Every line of the entries below that includes "called" belongs in the answer, copied as written.

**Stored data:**
━━━━━━

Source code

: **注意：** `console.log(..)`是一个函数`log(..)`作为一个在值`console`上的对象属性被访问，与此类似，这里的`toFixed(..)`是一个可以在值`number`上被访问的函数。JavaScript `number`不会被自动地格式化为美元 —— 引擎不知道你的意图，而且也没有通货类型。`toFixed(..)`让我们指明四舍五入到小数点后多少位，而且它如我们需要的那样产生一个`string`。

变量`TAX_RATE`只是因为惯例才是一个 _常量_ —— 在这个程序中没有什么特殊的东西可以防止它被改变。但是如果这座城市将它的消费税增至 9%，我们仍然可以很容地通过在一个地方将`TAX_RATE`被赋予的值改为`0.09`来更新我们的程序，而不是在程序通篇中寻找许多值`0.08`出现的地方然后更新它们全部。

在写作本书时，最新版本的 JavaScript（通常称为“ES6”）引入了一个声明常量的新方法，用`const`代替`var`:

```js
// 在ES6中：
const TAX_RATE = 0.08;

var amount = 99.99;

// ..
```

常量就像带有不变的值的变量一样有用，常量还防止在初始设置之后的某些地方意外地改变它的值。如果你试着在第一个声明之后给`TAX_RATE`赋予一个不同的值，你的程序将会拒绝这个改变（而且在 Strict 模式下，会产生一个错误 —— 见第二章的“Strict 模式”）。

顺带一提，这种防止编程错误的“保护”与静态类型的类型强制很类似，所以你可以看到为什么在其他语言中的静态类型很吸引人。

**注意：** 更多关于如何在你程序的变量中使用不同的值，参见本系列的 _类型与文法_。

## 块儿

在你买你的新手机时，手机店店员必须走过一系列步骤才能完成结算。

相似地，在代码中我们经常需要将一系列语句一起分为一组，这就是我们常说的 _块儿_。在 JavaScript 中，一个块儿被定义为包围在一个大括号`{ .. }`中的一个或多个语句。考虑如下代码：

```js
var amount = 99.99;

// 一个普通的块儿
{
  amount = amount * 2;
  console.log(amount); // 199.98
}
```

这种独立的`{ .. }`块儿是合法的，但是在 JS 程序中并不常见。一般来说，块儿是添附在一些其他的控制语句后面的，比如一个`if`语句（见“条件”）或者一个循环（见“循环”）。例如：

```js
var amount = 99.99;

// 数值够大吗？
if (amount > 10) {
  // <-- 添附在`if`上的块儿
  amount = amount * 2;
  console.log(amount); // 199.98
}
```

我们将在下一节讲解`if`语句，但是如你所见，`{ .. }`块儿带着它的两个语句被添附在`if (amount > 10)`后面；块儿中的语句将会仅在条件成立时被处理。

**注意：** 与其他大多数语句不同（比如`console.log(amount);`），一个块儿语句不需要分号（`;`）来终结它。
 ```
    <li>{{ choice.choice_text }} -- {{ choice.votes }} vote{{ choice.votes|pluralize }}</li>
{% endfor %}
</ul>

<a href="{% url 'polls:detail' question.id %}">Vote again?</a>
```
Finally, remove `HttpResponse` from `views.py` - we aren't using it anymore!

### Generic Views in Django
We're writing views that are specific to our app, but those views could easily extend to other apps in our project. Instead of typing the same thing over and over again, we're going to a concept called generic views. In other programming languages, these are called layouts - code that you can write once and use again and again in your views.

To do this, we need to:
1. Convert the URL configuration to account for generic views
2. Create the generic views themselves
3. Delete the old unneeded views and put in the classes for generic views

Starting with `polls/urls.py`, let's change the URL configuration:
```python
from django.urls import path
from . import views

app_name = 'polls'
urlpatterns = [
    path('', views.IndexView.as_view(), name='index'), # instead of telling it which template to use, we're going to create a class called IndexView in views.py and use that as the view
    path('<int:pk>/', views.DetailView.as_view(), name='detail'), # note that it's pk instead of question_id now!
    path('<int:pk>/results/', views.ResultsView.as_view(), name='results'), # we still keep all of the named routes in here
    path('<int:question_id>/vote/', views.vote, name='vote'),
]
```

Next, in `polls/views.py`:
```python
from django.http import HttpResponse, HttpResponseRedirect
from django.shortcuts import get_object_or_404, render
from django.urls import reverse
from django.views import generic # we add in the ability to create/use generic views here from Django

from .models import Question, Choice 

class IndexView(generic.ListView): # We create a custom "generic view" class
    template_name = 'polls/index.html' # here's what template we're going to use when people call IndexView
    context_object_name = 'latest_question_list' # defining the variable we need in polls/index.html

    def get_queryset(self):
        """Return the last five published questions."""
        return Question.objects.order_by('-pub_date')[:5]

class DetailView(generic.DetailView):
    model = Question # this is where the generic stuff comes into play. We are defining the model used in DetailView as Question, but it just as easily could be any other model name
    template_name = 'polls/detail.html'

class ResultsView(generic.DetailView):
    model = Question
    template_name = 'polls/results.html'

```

━━━━━━

**FINISHED TASK:**
We're writing views that are specific to our app, but those views could easily extend to other apps in our project. Instead of typing the same thing over and over again, we're going to a concept called generic views. In other programming languages, these are called layouts - code that you can write once and use again and again in your views.
    path('', views.IndexView.as_view(), name='index'), # instead of telling it which template to use, we're going to create a class called IndexView in views.py and use that as the view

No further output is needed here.